Work instruction: Take the entries below and retype them word for word, excluding the images.

....................

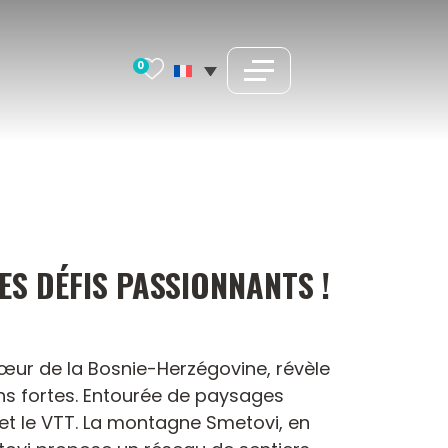
0
ES DÉFIS PASSIONNANTS !
 cœur de la Bosnie-Herzégovine, révèle
ns fortes. Entourée de paysages
 et le VTT. La montagne Smetovi, en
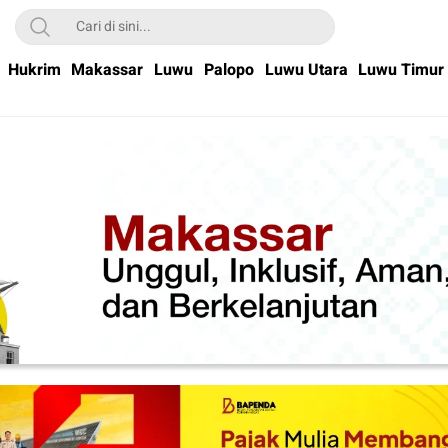
Hukrim
Makassar
Luwu
Palopo
Luwu Utara
Luwu Timur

....................

Solution:
0
ES DÉFIS PASSIONNANTS !
 cœur de la Bosnie-Herzégovine, révèle
ns fortes. Entourée de paysages
 et le VTT. La montagne Smetovi, en
Hukrim
Makassar
Luwu
Palopo
Luwu Utara
Luwu Timur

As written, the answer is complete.